#South Korea #Seoul #Korea University #Breast Cancer #pitavastatin

Cholesterol Drug's Remarkable Potential Against Breast Cancer Resistance

Recent findings from a research team at Korea University highlight the unexpected capabilities of pitavastatin, a commonly used cholesterol-lowering medication, in fighting treatment-resistant triple-negative breast cancer (TNBC). This research presents a promising avenue for developing therapeutics that could significantly improve patient outcomes.

Triple-negative breast cancer is known for being particularly aggressive and difficult to treat, lacking three common receptors: estrogen, progesterone, and HER2. Consequently, many patients become reliant on cytotoxic chemotherapy to manage the disease. However, a significant number of these patients face relapse due to the survival of cancer stem-like cells that can withstand treatment while leading to metastasis.

Led by Professor Jae Hong Seo, the research team has established that pitavastatin does more than address cholesterol levels. Pitavastatin has been found to directly inhibit the Mcl-1 protein, a crucial factor that supports the survival of these stem-like cancer cells and contributes to their resistance to paclitaxel, a common chemotherapy drug.
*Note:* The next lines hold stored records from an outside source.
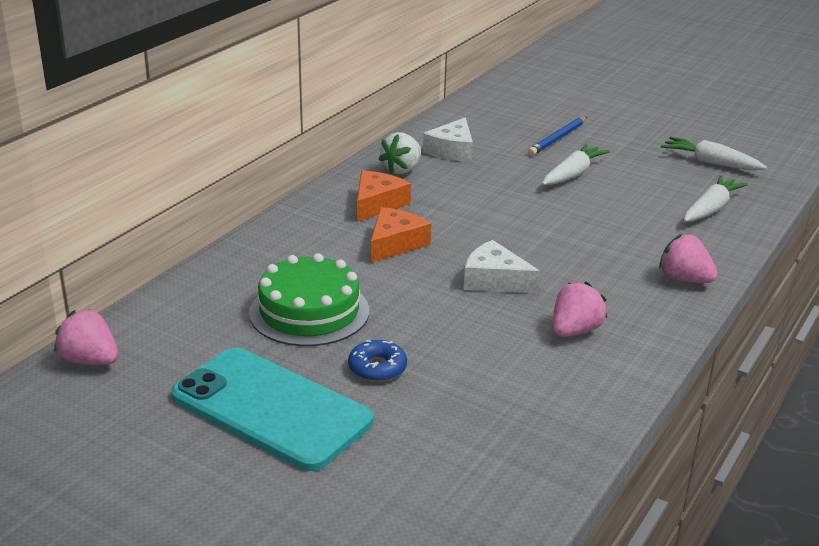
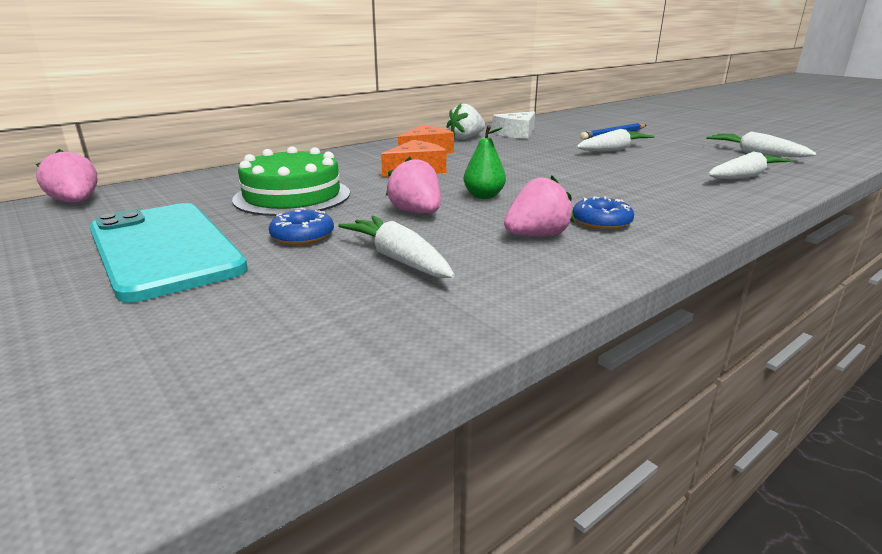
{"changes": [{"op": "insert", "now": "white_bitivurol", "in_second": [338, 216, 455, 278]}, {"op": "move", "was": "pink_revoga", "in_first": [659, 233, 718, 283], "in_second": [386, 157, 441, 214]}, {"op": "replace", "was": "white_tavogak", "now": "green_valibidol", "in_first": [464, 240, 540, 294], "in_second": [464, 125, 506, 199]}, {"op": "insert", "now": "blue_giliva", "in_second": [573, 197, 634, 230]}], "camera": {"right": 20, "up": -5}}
In their study, published in the journal Experimental Hematology & Oncology, the researchers employed a variety of molecular techniques to ascertain how pitavastatin affects TNBC cells. Their analysis revealed that pitavastatin binds specifically to the BH3-binding groove of Mcl-1. This action disrupts the stability of the Mcl-1 protein, triggering a series of mitochondrial dysfunctions, which ultimately leads to programmed cell death through apoptosis.

The experimental results were compelling: pitavastatin effectively eliminated populations of cancer stem-like cells, demonstrated a significant reduction in tumor growth in preclinical models, and importantly, restored sensitivity to paclitaxel. By reducing the aggressive cancer characteristics and suppressing the spread of the disease, pitavastatin reveals its potential as a repurposed treatment for patients suffering from chemotherapy-refractory TNBC.

Further emphasizing its efficacy, the study noted that in mouse models, treatment with pitavastatin did not cause significant toxicity or weight loss, a common concern with many cancer therapies. An analysis of tumor sections showed a marked decrease in the proliferation marker Ki-67 and increased evidence of apoptotic cells, alongside reduced levels of several proteins associated with cancer progression, such as MMP-2 and VEGF.

The study’s findings suggest that pitavastatin could serve as a rapid intervention strategy due to its established safety profile as a cardiovascular drug. Prof. Seo remarked on the pivotal nature of their findings, stating, “Our results support pitavastatin as a promising candidate for drug repurposing, especially in TNBC characterized by high Mcl-1 expression and resistance to conventional chemotherapy.”

In conclusion, this research elevates pitavastatin from a mere lipid-lowering agent to a potential game-changer in oncology, offering hope for many who are affected by one of the most challenging types of breast cancer. As researchers continue to explore the implications of their findings, the medical community may be one step closer to delivering a more effective treatment for those facing the trials of TNBC.